17:00前に大浪池の稜線に着いた。神秘的な火口湖の大浪池を見て山の美しさに感動して、以後、山に魅了され、山を登り始めたきっかになったと今では思っている。稜線のブロック建ての避難小屋に泊る覚悟をしていたが食料は無いし、寝具も持参していない。風が出てきて窓ガラスがガタガタとすごい音を立てる。周りには誰も居ない。次第に恐ろしくなり17:30頃、急遽下山開始。大浪池登山口に戻ってもバスは無い。仕方なく暗くなったバス道を民家の在る所まで歩こうと泣きそうになりながら歩いていると新湯温泉近道5分の看板を発見。地獄に仏とはこの事を言うのだろう。当時はまださびれていて小さい温泉宿でやはり満室で断られたが頼み込んで温泉の御主人の部屋に泊めてもらった。御主人は風呂、食事も一緒にしてくださり焼酎まで御馳走してくれた。(まだ未成年ではあったが)旅の良さ、人の情けが身に沁みた一夜となったが今考えると赤面の至りである。
翌日は新湯温泉から直接、大浪池に登るコースを歩き方も判らないので最初はガムシャラに歩き、その後バテバテで3分歩いては1分休むという調子で登った。

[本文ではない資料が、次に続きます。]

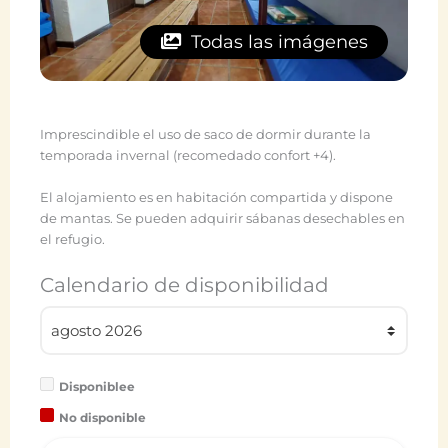
Todas las imágenes
Imprescindible el uso de saco de dormir durante la
temporada invernal (recomedado confort +4).
El alojamiento es en habitación compartida y dispone
de mantas. Se pueden adquirir sábanas desechables en
el refugio.
Calendario de disponibilidad
Disponiblee
No disponible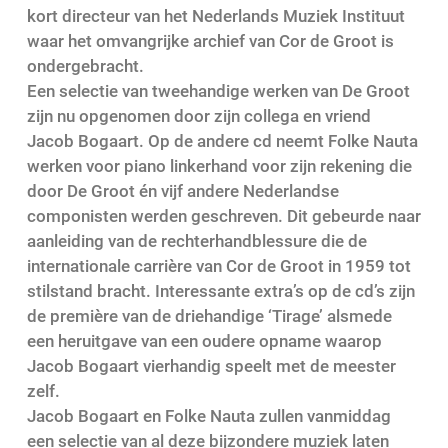
kort directeur van het Nederlands Muziek Instituut
waar het omvangrijke archief van Cor de Groot is
ondergebracht.
Een selectie van tweehandige werken van De Groot
zijn nu opgenomen door zijn collega en vriend
Jacob Bogaart. Op de andere cd neemt Folke Nauta
werken voor piano linkerhand voor zijn rekening die
door De Groot én vijf andere Nederlandse
componisten werden geschreven. Dit gebeurde naar
aanleiding van de rechterhandblessure die de
internationale carrière van Cor de Groot in 1959 tot
stilstand bracht. Interessante extra’s op de cd’s zijn
de première van de driehandige ‘Tirage’ alsmede
een heruitgave van een oudere opname waarop
Jacob Bogaart vierhandig speelt met de meester
zelf.
Jacob Bogaart en Folke Nauta zullen vanmiddag
een selectie van al deze bijzondere muziek laten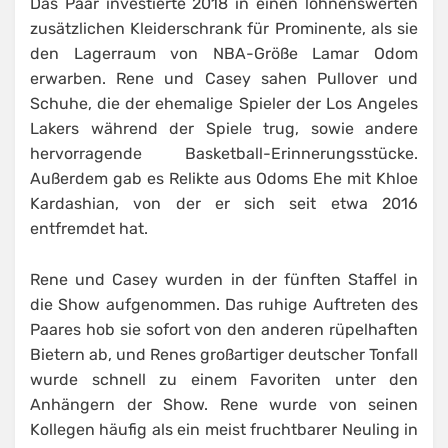
Das Paar investierte 2018 in einen lohnenswerten
zusätzlichen Kleiderschrank für Prominente, als sie
den Lagerraum von NBA-Größe Lamar Odom
erwarben. Rene und Casey sahen Pullover und
Schuhe, die der ehemalige Spieler der Los Angeles
Lakers während der Spiele trug, sowie andere
hervorragende Basketball-Erinnerungsstücke.
Außerdem gab es Relikte aus Odoms Ehe mit Khloe
Kardashian, von der er sich seit etwa 2016
entfremdet hat.
Rene und Casey wurden in der fünften Staffel in
die Show aufgenommen. Das ruhige Auftreten des
Paares hob sie sofort von den anderen rüpelhaften
Bietern ab, und Renes großartiger deutscher Tonfall
wurde schnell zu einem Favoriten unter den
Anhängern der Show. Rene wurde von seinen
Kollegen häufig als ein meist fruchtbarer Neuling in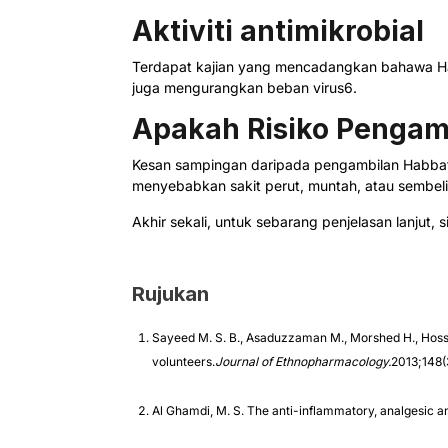
Aktiviti antimikrobial
Terdapat kajian yang mencadangkan bahawa Hab
juga mengurangkan beban virus6.
Apakah Risiko Pengam
Kesan sampingan daripada pengambilan Habbat
menyebabkan sakit perut, muntah, atau sembeli
Akhir sekali, untuk sebarang penjelasan lanjut
Rujukan
Sayeed M. S. B., Asaduzzaman M., Morshed H., Hossa
volunteers.
Journal of Ethnopharmacology.
2013;148(
Al Ghamdi, M. S. The anti-inflammatory, analgesic an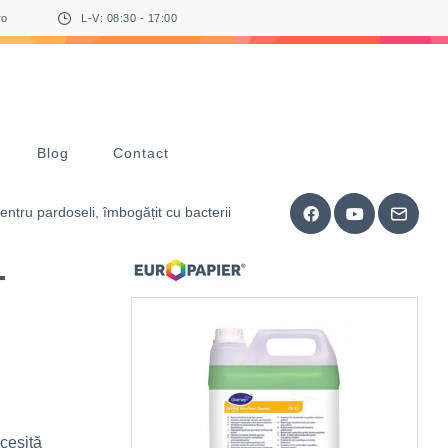
ro
L-V: 08:30 - 17:00
Blog
Contact
ntru pardoseli, îmbogățit cu bacterii
-
,
cesită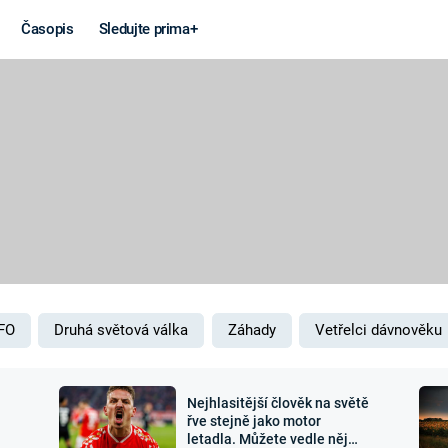
Časopis
Sledujte prima+
Věda a
Války
technika
STUDENÁ V
KORONAVIRUS
VÁLKA VE
VIETNAMU
VESMÍR
VÁLEČNÉ FI
MARS
SERIÁLY
FO
Druhá světová válka
Záhady
Vetřelci dávnověku
Nejhlasitější člověk na světě
Záhady a
Zajímav
řve stejně jako motor
letadla. Můžete vedle něj
konspirace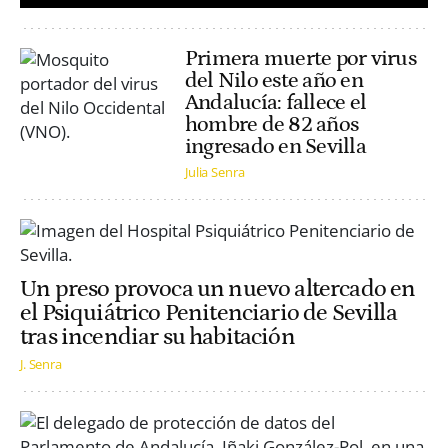
Primera muerte por virus
del Nilo este año en
Andalucía: fallece el
hombre de 82 años
ingresado en Sevilla
Julia Senra
Un preso provoca un nuevo altercado en
el Psiquiátrico Penitenciario de Sevilla
tras incendiar su habitación
J. Senra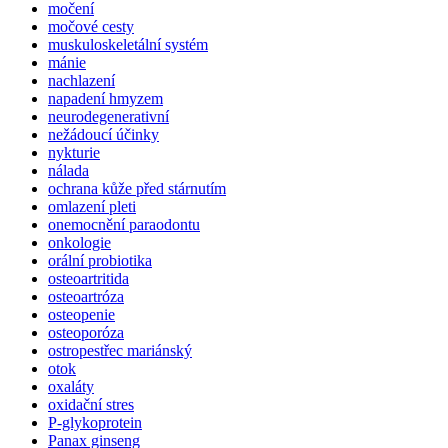
močení
močové cesty
muskuloskeletální systém
mánie
nachlazení
napadení hmyzem
neurodegenerativní
nežádoucí účinky
nykturie
nálada
ochrana kůže před stárnutím
omlazení pleti
onemocnění paraodontu
onkologie
orální probiotika
osteoartritida
osteoartróza
osteopenie
osteoporóza
ostropestřec mariánský
otok
oxaláty
oxidační stres
P-glykoprotein
Panax ginseng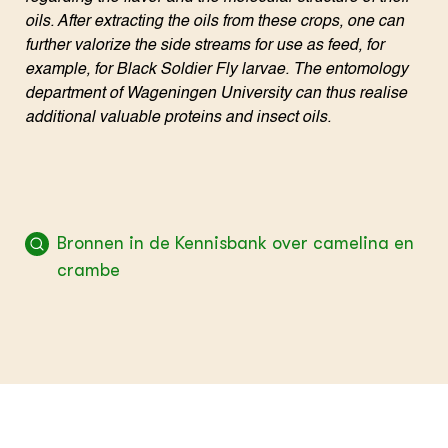
oils.
After extracting the oils from these crops, one can
further valorize the side streams for use as feed, for
example, for Black Soldier Fly larvae.
The entomology
department of Wageningen University can thus realise
additional valuable proteins and insect oils.
Bronnen in de Kennisbank over camelina en
crambe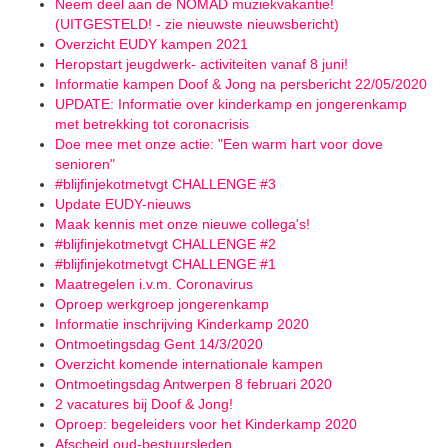
Neem deel aan de NOMAD muziekvakantie!
(UITGESTELD! - zie nieuwste nieuwsbericht)
Overzicht EUDY kampen 2021
Heropstart jeugdwerk- activiteiten vanaf 8 juni!
Informatie kampen Doof & Jong na persbericht 22/05/2020
UPDATE: Informatie over kinderkamp en jongerenkamp
met betrekking tot coronacrisis
Doe mee met onze actie: "Een warm hart voor dove
senioren"
#blijfinjekotmetvgt CHALLENGE #3
Update EUDY-nieuws
Maak kennis met onze nieuwe collega's!
#blijfinjekotmetvgt CHALLENGE #2
#blijfinjekotmetvgt CHALLENGE #1
Maatregelen i.v.m. Coronavirus
Oproep werkgroep jongerenkamp
Informatie inschrijving Kinderkamp 2020
Ontmoetingsdag Gent 14/3/2020
Overzicht komende internationale kampen
Ontmoetingsdag Antwerpen 8 februari 2020
2 vacatures bij Doof & Jong!
Oproep: begeleiders voor het Kinderkamp 2020
Afscheid oud-bestuursleden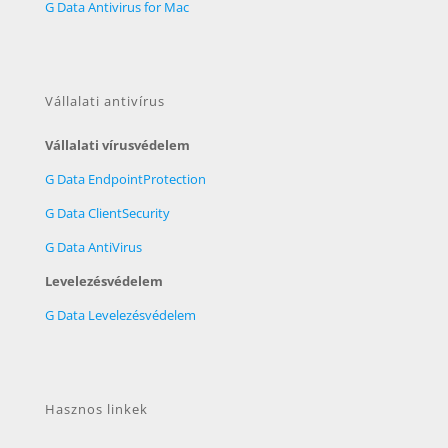
G Data Antivirus for Mac
Vállalati antivírus
Vállalati vírusvédelem
G Data EndpointProtection
G Data ClientSecurity
G Data AntiVirus
Levelezésvédelem
G Data Levelezésvédelem
Hasznos linkek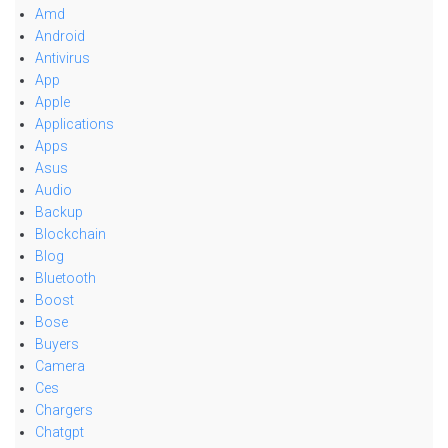
Amd
Android
Antivirus
App
Apple
Applications
Apps
Asus
Audio
Backup
Blockchain
Blog
Bluetooth
Boost
Bose
Buyers
Camera
Ces
Chargers
Chatgpt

何とか大浪池にたどり着き後ろを振り返ると桜島が噴煙を上げている。霧島の峰々を見ながら大浪池火口壁を半周して韓国岳に向かう。ところどころ残雪が見られた。昨日、今日の大浪池登山では誰にも会わなかったので韓国岳頂上近くで初めて人に出合ったときは嬉しかった。頂上ではジュースを担ぎ上げ売っている人がいて、水を持参していなかった私はすぐに2本買って飲み干した。頂上からの眺めは最高で自然の造形美に本当に心を奪われた。
霧島山はいくつかの峰の総称であり大浪池、韓国岳だけでは霧島山に登ったと言えないと考え、2001年に38年ぶりの霧島を訪れ、深田久弥のいう霧島山の代表である高千穂峰にも登った。霧島山は自然、山の素晴しさを私に教えて、山にのめりこませた山である。
写真:街中を観光する服装で、靴は通勤・通学用の黒の革靴。今考えると
本当に恥ずかしく、恐ろしくなる。
貴重なお話、どうもありがとうございます。
自分もお年寄りの入り口に入りかけておりますが、
自分の知らない世界の話は、とても興味深く、
また、時代の波に飲まれ、埋もれていってしまうには、とても忍びない、
大変貴重な文化財的資料だと思います。
単純に面白いです!
最近、若さとは馬鹿さではないか、と思ってきております。
馬鹿さのパワー!
自分と照らし合わせ、拝読いたしました。
遅ればせながら、連載継続おめでとうございます。
続き、楽しみにしております。
ZUNさん、コメントありがとう御座います。
古い話が中心になりますが単なる懐古趣味でなく、私の山に対する考えなども所々に入れて書いていきますので今後ともご愛読の程、お願いします。
昨年、富士山で電車から富士山を見て急に登りたくなり途中まで登ったものの、暗くなり下れなくなって救助依頼をした若者を世間、マスコミでは大非難でしたが私はこの霧島山の経験があるので非難することはできず、むしろ自分の感じたものを実現するために行動を起こしたこの若者に共感を憶えました。勿論、遭難騒ぎは駄目ですが。
若さが馬鹿さでも良い。一生懸命が一番だと考えています。